Happily, there appear to be an ever-expanding number of reasons why it’s working so well. First and foremost, the Old Reliable – i.e., the Fanendo Adi/ Diego Valeri connection – looks even better this year than it has in the past. They found each other inside the first 30 fucking seconds, and they had a minimum of three similar plays in the first half alone, and that’s a number I’m consciously low-balling. Each player seems to know where the other is, and will ultimately go, without needing much in the way of communication, and they’ve both got the skill to do real damage to any team.

It’s the other pieces coming together that’s contributing to the Timbers’ broad lethality. Yes, that narrow, frustrating win over the Los Angeles Galaxy should temper enthusiasm, but there’s green shoots of what could grow into some damn big trees all around – e.g., Darlington Nagbe’s “Sweep the Leg” assist on David Guzman’s go-ahead goal; Guzman playing in Adi for Portland’s back-breaker (i.e., the fourth goal; though it’s not like anyone was tight on Adi), or, perhaps as interesting as any of it, Valeri’s early-2017 mania for scoring with his head. That tying goal was a weird one, too, from the way Adi bobbled the entry to Zarek Valentin’s half-weird cross (it was effective, but the way he got his body around that ball was so conscious that I could almost hear him talking himself through it in the stands).

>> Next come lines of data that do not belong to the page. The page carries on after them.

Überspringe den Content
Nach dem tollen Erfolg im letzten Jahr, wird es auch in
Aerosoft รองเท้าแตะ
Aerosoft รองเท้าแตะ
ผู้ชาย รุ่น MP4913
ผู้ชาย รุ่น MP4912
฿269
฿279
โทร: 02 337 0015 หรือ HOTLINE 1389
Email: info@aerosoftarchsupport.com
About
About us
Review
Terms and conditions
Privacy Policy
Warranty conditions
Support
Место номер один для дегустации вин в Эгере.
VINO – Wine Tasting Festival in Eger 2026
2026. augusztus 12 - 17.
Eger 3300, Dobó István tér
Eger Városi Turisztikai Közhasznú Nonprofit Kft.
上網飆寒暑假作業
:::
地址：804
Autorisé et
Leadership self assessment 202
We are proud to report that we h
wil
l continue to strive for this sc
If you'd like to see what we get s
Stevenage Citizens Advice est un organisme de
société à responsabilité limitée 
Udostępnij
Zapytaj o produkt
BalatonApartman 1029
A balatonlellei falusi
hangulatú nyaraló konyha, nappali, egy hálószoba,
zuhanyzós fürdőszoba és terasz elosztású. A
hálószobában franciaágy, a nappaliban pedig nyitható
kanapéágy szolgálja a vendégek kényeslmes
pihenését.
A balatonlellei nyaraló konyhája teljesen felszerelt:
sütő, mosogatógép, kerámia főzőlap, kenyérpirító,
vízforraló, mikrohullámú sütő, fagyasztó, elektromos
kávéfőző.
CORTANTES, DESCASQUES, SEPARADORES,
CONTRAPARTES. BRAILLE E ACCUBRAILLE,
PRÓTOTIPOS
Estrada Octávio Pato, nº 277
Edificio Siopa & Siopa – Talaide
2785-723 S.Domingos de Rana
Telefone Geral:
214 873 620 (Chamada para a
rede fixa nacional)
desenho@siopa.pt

All that stuff paid off last night, and the stuff that didn’t completely pay off – e.g. Sebastian Blanco and Powell’s collaboration on Portland’s right (though Blanco earned Portland’s PK, and he’s finding his feet, and he busts ass out there; looks like a SOLID pick-up so far) – looks like it’s developing in due course. So, yeah, so long as all these pieces stay healthy, and maybe even if some don’t (I’m guessing that Vytas Andriuskevicius will always look better than Valentin, but Valentin did just fine last night), Portland has reliable, and expanding ways to hurt an opposing team. Moreover, the way they dispatched both Minnesota and Houston hints that the attack can comfortably shoulder the “elite” label – i.e., good enough to torture weak defenses, but also (and hopefully) strong enough to break down the better ones.

It wasn’t all perfect, of course. Full credit to Houston for their second goal, but the defender in front of Quioto (Miller? Olum?) has to step in at some point, if only to give the two trailing players (Diego Chara and I want to say Valentin) a chance to get ahead of him; a player should only back off for so long, in other words. Feel free to blame Chapman for all the freekicks Portland coughed up around their area, but I think that lets the Timbers midfielders off too lightly for being a little reckless in tough areas; that can become fatal against a better team…

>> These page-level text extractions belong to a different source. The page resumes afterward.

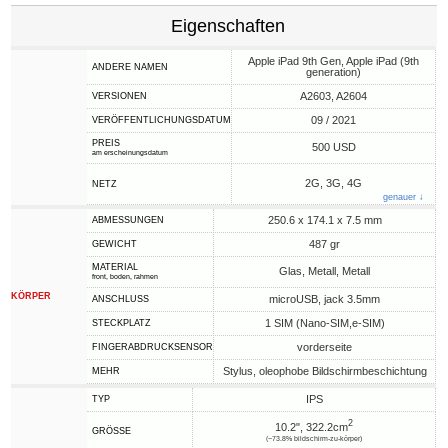
Eigenschaften
Apple iPad 9th Gen, Apple iPad (9th
ANDERE NAMEN
generation)
A2603, A2604
VERSIONEN
09 / 2021
VERÖFFENTLICHUNGSDATUM
PREIS
500 USD
am erscheinungsdatum
2G, 3G, 4G
NETZ
genauer ↓
250.6 x 174.1 x 7.5 mm
ABMESSUNGEN
487 gr
GEWICHT
MATERIAL
Glas, Metall, Metall
front, boden, rahmen
KÖRPER
microUSB, jack 3.5mm
ANSCHLUSS
1 SIM (Nano-SIM,e-SIM)
STECKPLATZ
vorderseite
FINGERABDRUCKSENSOR
Stylus, oleophobe Bildschirmbeschichtung
MEHR
IPS
TYP
2
10.2", 322.2cm
GRÖSSE
(~73.8% bildschirm-zu-körper)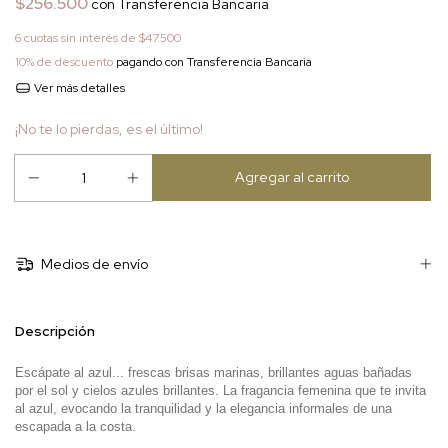
$256.500
con
Transferencia Bancaria
6
cuotas sin interés de
$47.500
10% de descuento
pagando con Transferencia Bancaria
Ver más detalles
¡No te lo pierdas, es el último!
Medios de envío
Descripción
Escápate al azul... frescas brisas marinas, brillantes aguas bañadas
por el sol y cielos azules brillantes. La fragancia femenina que te invita
al azul, evocando la tranquilidad y la elegancia informales de una
escapada a la costa.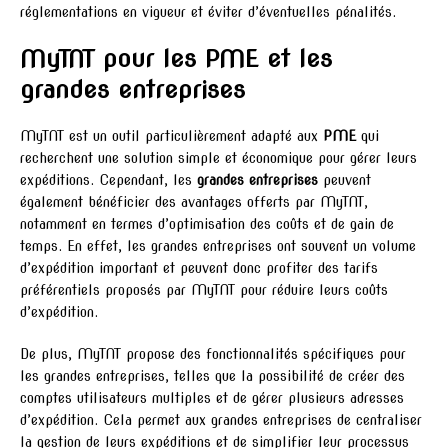
réglementations en vigueur et éviter d’éventuelles pénalités.
MyTNT pour les PME et les
grandes entreprises
MyTNT est un outil particulièrement adapté aux
PME
qui
recherchent une solution simple et économique pour gérer leurs
expéditions. Cependant, les
grandes entreprises
peuvent
également bénéficier des avantages offerts par MyTNT,
notamment en termes d’optimisation des coûts et de gain de
temps. En effet, les grandes entreprises ont souvent un volume
d’expédition important et peuvent donc profiter des tarifs
préférentiels proposés par MyTNT pour réduire leurs coûts
d’expédition.
De plus, MyTNT propose des fonctionnalités spécifiques pour
les grandes entreprises, telles que la possibilité de créer des
comptes utilisateurs multiples et de gérer plusieurs adresses
d’expédition. Cela permet aux grandes entreprises de centraliser
la gestion de leurs expéditions et de simplifier leur processus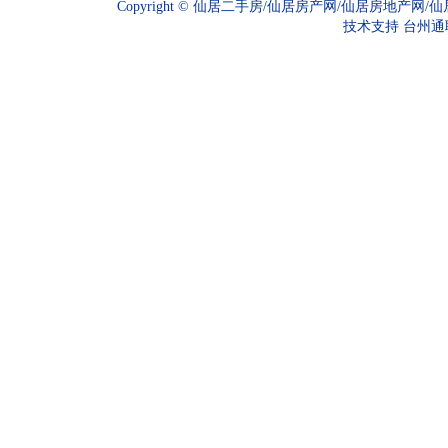
Copyright ©
仙居二手房/仙居房产网/仙居房地产网/
技术支持
台州通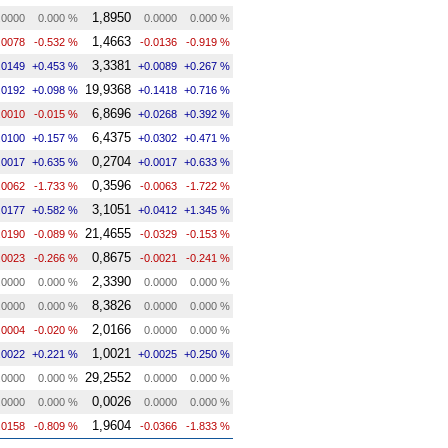
1,8950
.0000
0.000 %
0.0000
0.000 %
1,4663
.0078
-0.532 %
-0.0136
-0.919 %
3,3381
.0149
+0.453 %
+0.0089
+0.267 %
19,9368
.0192
+0.098 %
+0.1418
+0.716 %
6,8696
.0010
-0.015 %
+0.0268
+0.392 %
6,4375
.0100
+0.157 %
+0.0302
+0.471 %
0,2704
.0017
+0.635 %
+0.0017
+0.633 %
0,3596
.0062
-1.733 %
-0.0063
-1.722 %
3,1051
.0177
+0.582 %
+0.0412
+1.345 %
21,4655
.0190
-0.089 %
-0.0329
-0.153 %
0,8675
.0023
-0.266 %
-0.0021
-0.241 %
2,3390
.0000
0.000 %
0.0000
0.000 %
8,3826
.0000
0.000 %
0.0000
0.000 %
2,0166
.0004
-0.020 %
0.0000
0.000 %
1,0021
.0022
+0.221 %
+0.0025
+0.250 %
29,2552
.0000
0.000 %
0.0000
0.000 %
0,0026
.0000
0.000 %
0.0000
0.000 %
1,9604
.0158
-0.809 %
-0.0366
-1.833 %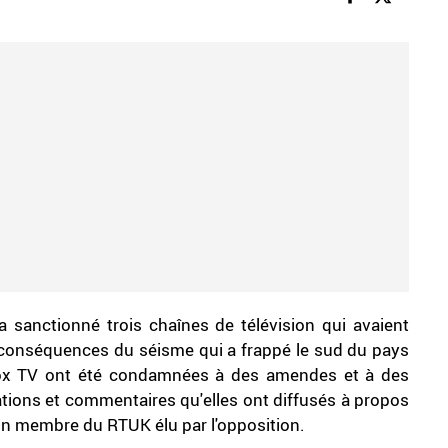
a sanctionné trois chaînes de télévision qui avaient
 conséquences du séisme qui a frappé le sud du pays
t Fox TV ont été condamnées à des amendes et à des
ions et commentaires qu'elles ont diffusés à propos
 un membre du RTUK élu par l'opposition.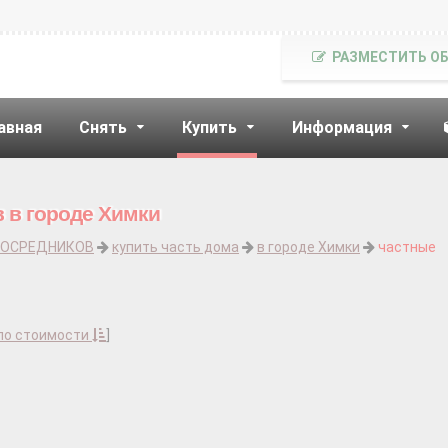
РАЗМЕСТИТЬ О
авная
Снять
Купить
Информация
в в городе Химки
ПОСРЕДНИКОВ
купить часть дома
в городе Химки
частные
по стоимости
]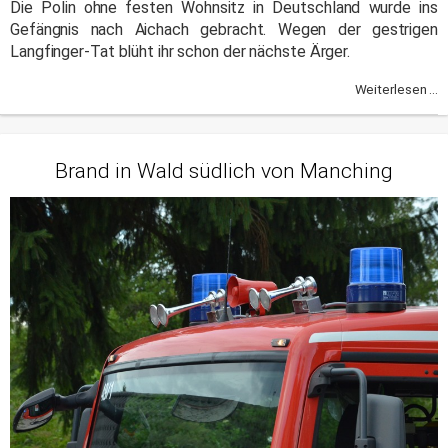
Die Polin ohne festen Wohnsitz in Deutschland wurde ins
Gefängnis nach Aichach gebracht. Wegen der gestrigen
Langfinger-Tat blüht ihr schon der nächste Ärger.
Weiterlesen ...
Brand in Wald südlich von Manching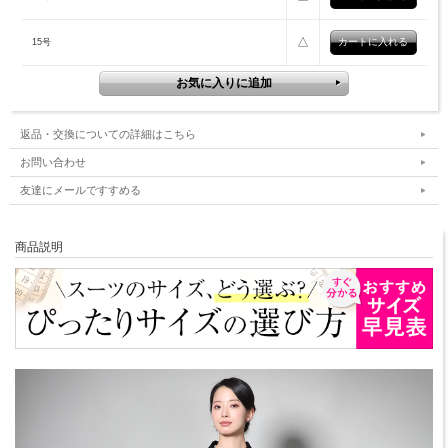
△
15号
返品・交換についての詳細はこちら
お問い合わせ
友達にメールですすめる
商品説明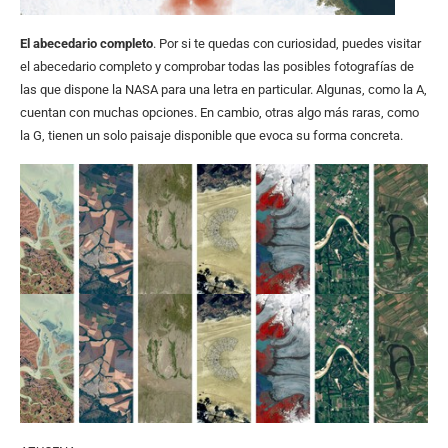
El abecedario completo
. Por si te quedas con curiosidad, puedes visitar
el abecedario completo y comprobar todas las posibles fotografías de
las que dispone la NASA para una letra en particular. Algunas, como la A,
cuentan con muchas opciones. En cambio, otras algo más raras, como
la G, tienen un solo paisaje disponible que evoca su forma concreta.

…and I trailed off there because I’m not real clear on Houston’s level this year. They have definitely improved over 2016; hell, Torres has already played more positive minutes for Houston in 2017 than he did in all of 2015 and 2016. And, crap: I got all the way to the end of this thing without mentioning that Adolfo Machado(central defender, #3) looked pretty damn good out there. If they’re going to struggle this season, my guess is that the problem will grow from their midfield – e.g. Rico Clark playing his first season on borrowed legs, maybe not enough craftiness (by that I mean, Lima has speed and power, but he’s lacking for subtlety).

All in all, not knowing what to make of Houston this year argues against reveling about what Portland did last night. But, when a team overcomes adversity (however you scale it – e.g., was it Portland against Houston or Portland versus Houston and Alex Chapman?), it’s always good sign.